Nelly Furtado recalls the “abusive qualities” she endured in a previous relationship – one that left her “feeling powerless.”
The 45-year-old did not reveal the identity of the other person involved, but bared her soul about their “toxic” dynamic.
She said that “fear” and “love” can keep someone from leaving a problematic relationship, as can “isolating yourself” and “not telling your friends the truth about what’s happening in your life.”
Furtado also claimed that “I think as women sometimes we tend to sacrifice our happiness” after falling “in love” with someone.
“I went through a very difficult time where I think I accepted some things that I would never accept now, in terms of the way you are treated,” she said. Call her daddy.
Nelly Furtado Recalls the ‘Abusive Characters’ She Endured in a Past Relationship – One That Made Her ‘Feel Powerless’
“You can’t see it at all when you’re in it, and sometimes we just love so hard, and we love,” the I’m Like A Bird hitmaker added.
“And I’m sure there are women too, you know, when we become mothers – we’re quite vulnerable when we become mothers because we want the best for our children and we want to protect them,” she added.
Furtado is a mother of three: she shares her daughter Nevis, 21, with her ex-boyfriend Jasper Gahunia, as well as two other children, a son and a daughter whose names she has not revealed with the rapper Jerry, aka Gerard Damien Long .
In between her relationships with the fathers of her children, she was married to sound engineer Demacio Castellon from 2008 to 2016.
“And I guess I’ll say in general, it can really happen to anyone, I feel powerless, you know what I mean?” Furtado said on Call Her Daddy.
“You could have all the money in the world and all the resources, but in your head, that’s really your only wealth in your head.”
She argued that someone who “cannot feel strong enough and clear enough” might struggle to get out of “a situation that may be toxic for you and not the best for you, and that may be abusive in any way.” is.’
Furtado noted that “it’s hard when you’re in a relationship with that imbalance, I would say, and abusive qualities. It’s hard to see outside of that because you isolate yourself. You stop talking to your friends. You don’t tell your friends the truth about what’s happening in your life. You live in a bubble.’
The 45-year-old did not reveal the identity of the other person involved, but bared her soul about their ‘toxic’ dynamic; pictured on stage in Nova Scotia in March
She explained, “And it’s hard to admit that you chose not to say anything, right? It’s hard to admit to yourself, right? And then, on top of that, love, right? Love keeps you there, because oh, you want to – and I will say so.”

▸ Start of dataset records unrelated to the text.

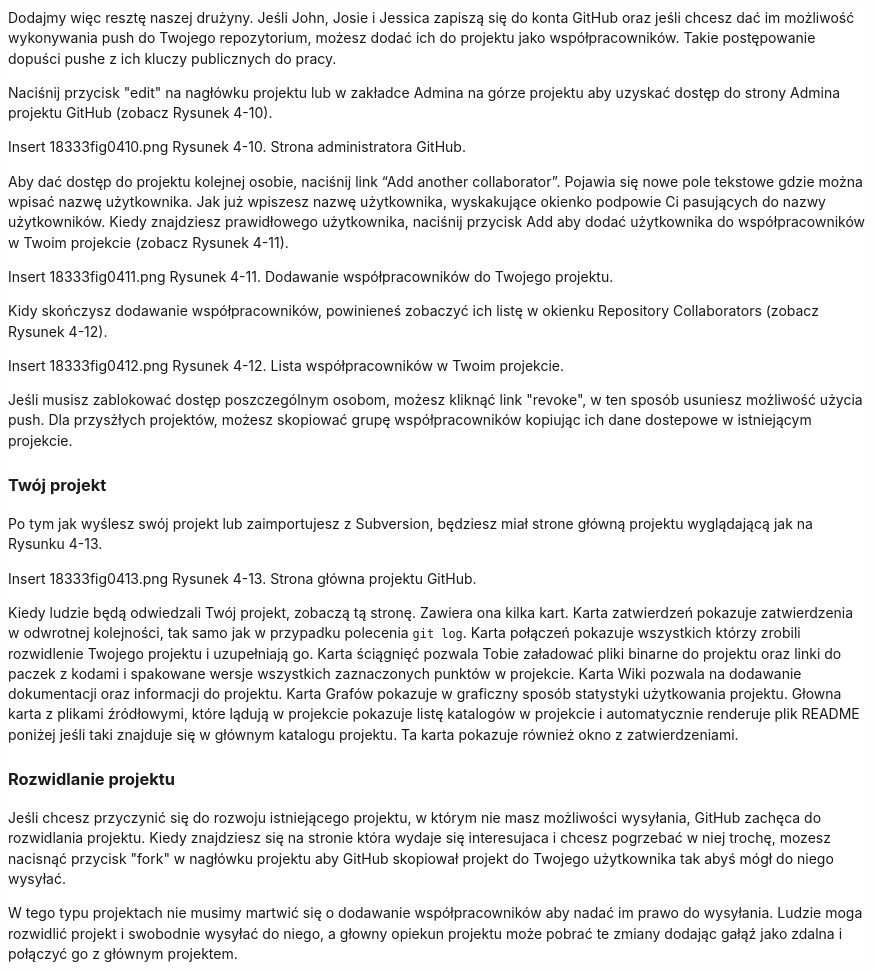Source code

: Dodajmy więc resztę naszej drużyny. Jeśli John, Josie i Jessica zapiszą się do konta GitHub oraz jeśli chcesz dać im możliwość wykonywania push do Twojego repozytorium, możesz dodać ich do projektu jako współpracowników. Takie postępowanie dopuści pushe z ich kluczy publicznych do pracy.

Naciśnij przycisk "edit" na nagłówku projektu lub w zakładce Admina na górze projektu aby uzyskać dostęp do strony Admina projektu GitHub (zobacz Rysunek 4-10).

Insert 18333fig0410.png 
Rysunek 4-10. Strona administratora GitHub.

Aby dać dostęp do projektu kolejnej osobie, naciśnij link “Add another collaborator”. Pojawia się nowe pole tekstowe gdzie można wpisać nazwę użytkownika. Jak już wpiszesz nazwę użytkownika, wyskakujące okienko podpowie Ci pasujących do nazwy użytkowników. Kiedy znajdziesz prawidłowego użytkownika, naciśnij przycisk  Add aby dodać użytkownika do współpracowników w Twoim projekcie (zobacz Rysunek 4-11).

Insert 18333fig0411.png 
Rysunek 4-11. Dodawanie współpracowników do Twojego projektu.

Kidy skończysz dodawanie współpracowników, powinieneś zobaczyć ich listę w okienku Repository Collaborators (zobacz Rysunek 4-12).

Insert 18333fig0412.png 
Rysunek 4-12. Lista współpracowników w Twoim projekcie.

Jeśli musisz zablokować dostęp poszczególnym osobom, możesz kliknąć link "revoke", w ten sposób usuniesz możliwość użycia push. Dla przysżłych projektów, możesz skopiować grupę współpracowników kopiując ich dane dostepowe w istniejącym projekcie.

### Twój projekt ###

Po tym jak wyślesz swój projekt lub zaimportujesz z Subversion, będziesz miał strone główną projektu wyglądającą jak na Rysunku 4-13.

Insert 18333fig0413.png 
Rysunek 4-13. Strona główna projektu GitHub.

Kiedy ludzie będą odwiedzali Twój projekt, zobaczą tą stronę. Zawiera ona kilka kart. Karta zatwierdzeń pokazuje zatwierdzenia w odwrotnej kolejności, tak samo jak w przypadku polecenia `git log`. Karta połączeń pokazuje wszystkich którzy zrobili rozwidlenie Twojego projektu i uzupełniają go. Karta ściągnięć pozwala Tobie załadować pliki binarne do projektu oraz linki do paczek z kodami i spakowane wersje wszystkich zaznaczonych punktów w projekcie. Karta Wiki pozwala na dodawanie dokumentacji oraz informacji do projektu. Karta Grafów pokazuje w graficzny sposób statystyki użytkowania projektu. Głowna karta z plikami źródłowymi, które lądują w projekcie pokazuje listę katalogów w projekcie i automatycznie renderuje plik README poniżej jeśli taki znajduje się w głównym katalogu projektu. Ta karta pokazuje również okno z zatwierdzeniami.

### Rozwidlanie projektu ###

Jeśli chcesz przyczynić się do rozwoju istniejącego projektu, w którym nie masz możliwości wysyłania, GitHub zachęca do rozwidlania projektu. Kiedy znajdziesz się na stronie która wydaje się interesujaca i chcesz pogrzebać w niej trochę, mozesz nacisnąć przycisk "fork" w nagłówku projektu aby GitHub skopiował projekt do Twojego użytkownika tak abyś mógł do niego wysyłać.

W tego typu projektach nie musimy martwić się o dodawanie współpracowników aby nadać im prawo do wysyłania. Ludzie moga rozwidlić projekt i swobodnie wysyłać do niego, a głowny opiekun projektu może pobrać te zmiany dodając gałąź jako zdalna i połączyć go z głównym projektem.
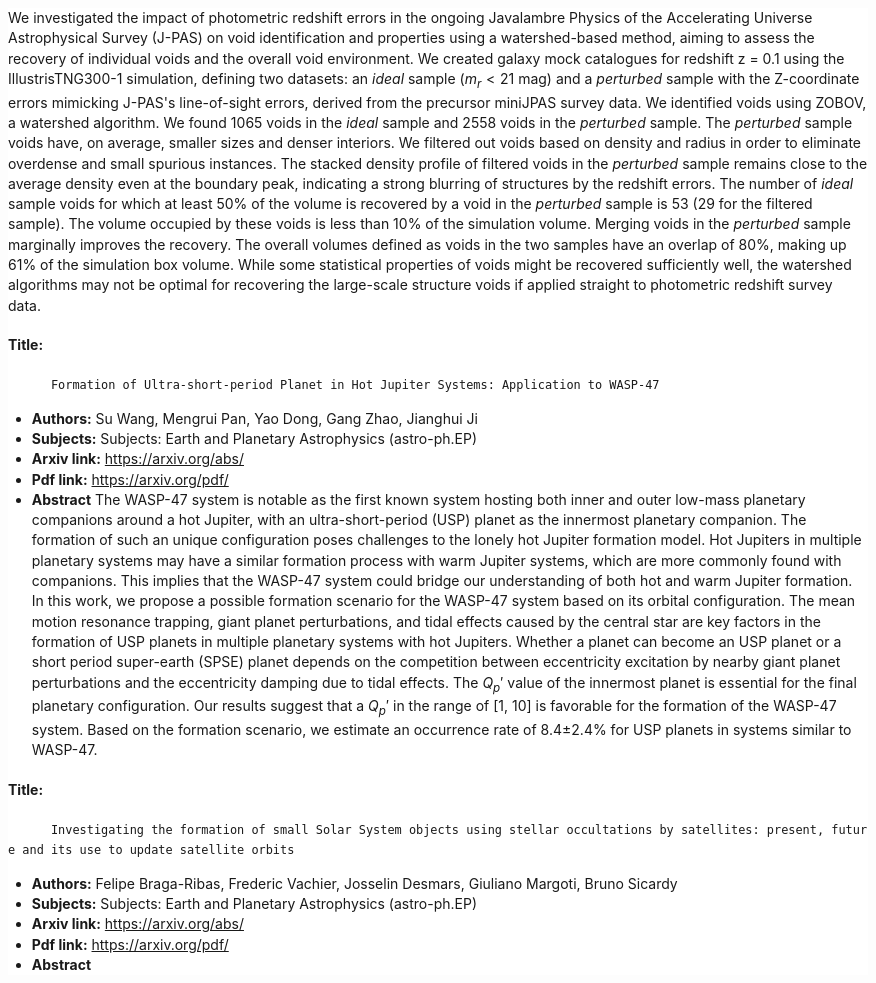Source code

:  We investigated the impact of photometric redshift errors in the ongoing Javalambre Physics of the Accelerating Universe Astrophysical Survey (J-PAS) on void identification and properties using a watershed-based method, aiming to assess the recovery of individual voids and the overall void environment. We created galaxy mock catalogues for redshift z = 0.1 using the IllustrisTNG300-1 simulation, defining two datasets: an $ideal$ sample ($m_r < 21$ mag) and a $perturbed$ sample with the Z-coordinate errors mimicking J-PAS's line-of-sight errors, derived from the precursor miniJPAS survey data. We identified voids using ZOBOV, a watershed algorithm. We found 1065 voids in the $ideal$ sample and 2558 voids in the $perturbed$ sample. The $perturbed$ sample voids have, on average, smaller sizes and denser interiors. We filtered out voids based on density and radius in order to eliminate overdense and small spurious instances. The stacked density profile of filtered voids in the $perturbed$ sample remains close to the average density even at the boundary peak, indicating a strong blurring of structures by the redshift errors. The number of $ideal$ sample voids for which at least $50\%$ of the volume is recovered by a void in the $perturbed$ sample is 53 (29 for the filtered sample). The volume occupied by these voids is less than $10\%$ of the simulation volume. Merging voids in the $perturbed$ sample marginally improves the recovery. The overall volumes defined as voids in the two samples have an overlap of $80\%$, making up $61\%$ of the simulation box volume. While some statistical properties of voids might be recovered sufficiently well, the watershed algorithms may not be optimal for recovering the large-scale structure voids if applied straight to photometric redshift survey data.
#### Title:
          Formation of Ultra-short-period Planet in Hot Jupiter Systems: Application to WASP-47
 - **Authors:** Su Wang, Mengrui Pan, Yao Dong, Gang Zhao, Jianghui Ji
 - **Subjects:** Subjects:
Earth and Planetary Astrophysics (astro-ph.EP)
 - **Arxiv link:** https://arxiv.org/abs/
 - **Pdf link:** https://arxiv.org/pdf/
 - **Abstract**
 The WASP-47 system is notable as the first known system hosting both inner and outer low-mass planetary companions around a hot Jupiter, with an ultra-short-period (USP) planet as the innermost planetary companion. The formation of such an unique configuration poses challenges to the lonely hot Jupiter formation model. Hot Jupiters in multiple planetary systems may have a similar formation process with warm Jupiter systems, which are more commonly found with companions. This implies that the WASP-47 system could bridge our understanding of both hot and warm Jupiter formation. In this work, we propose a possible formation scenario for the WASP-47 system based on its orbital configuration. The mean motion resonance trapping, giant planet perturbations, and tidal effects caused by the central star are key factors in the formation of USP planets in multiple planetary systems with hot Jupiters. Whether a planet can become an USP planet or a short period super-earth (SPSE) planet depends on the competition between eccentricity excitation by nearby giant planet perturbations and the eccentricity damping due to tidal effects. The $Q_p'$ value of the innermost planet is essential for the final planetary configuration. Our results suggest that a $Q_p'$ in the range of [1, 10] is favorable for the formation of the WASP-47 system. Based on the formation scenario, we estimate an occurrence rate of 8.4$\pm$2.4\% for USP planets in systems similar to WASP-47.
#### Title:
          Investigating the formation of small Solar System objects using stellar occultations by satellites: present, future and its use to update satellite orbits
 - **Authors:** Felipe Braga-Ribas, Frederic Vachier, Josselin Desmars, Giuliano Margoti, Bruno Sicardy
 - **Subjects:** Subjects:
Earth and Planetary Astrophysics (astro-ph.EP)
 - **Arxiv link:** https://arxiv.org/abs/
 - **Pdf link:** https://arxiv.org/pdf/
 - **Abstract**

Furtado argued that “I think as women we tend to sacrifice our happiness sometimes, once we get into it. Once we fall in love, right? We often have that – sometimes we sacrifice ourselves and think we’re doing the right thing.’
She explained, “Fear is also huge because when you’re scared, when you have fear, it can be a very powerful emotion.”
Furtado added, “You can be scared, but so can it, like you’re creating it in your head. You can be afraid, like, “Oh, what’s that person going to do to me or say about me, or like you know, etc.?” Don’t know.’
She continued, “You’re just afraid of that, and it gets worse, you know, when you have kids and there’s very different things to think about.”
The Canadian singer, pictured in Nova Scotia in March, also candidly discussed the process of ultimately extricating herself from the relationship.
The Canadian singer also candidly discussed the process of ultimately extricating herself from the relationship.
“I think there were moments where I almost had the strength, but again, something held me there, where I thought, ‘Oh, this is the moment,’” the British Columbia-born musician said.
“So I think – I will say, I have remarkable friends. Like I’m very lucky. I have some really, really, really great friends, real childhood friends who have been there for me my whole life. And they just knew what to say to me and knew what was too much or too little.”
Furtado’s advice “to the ladies out there” is that “the people who tell you what you don’t want to hear are the ones you should keep close.” Hopefully they know you well enough not to scare you with judgment or something like that.’
She clarified, “And it’s not a judgment if you, you can feel when it’s love. And I think everyone has someone, you know, maybe one person or one voice in their life that reminds you when things aren’t right and what your value is and what behavior is unacceptable if you can’t see it yourself.”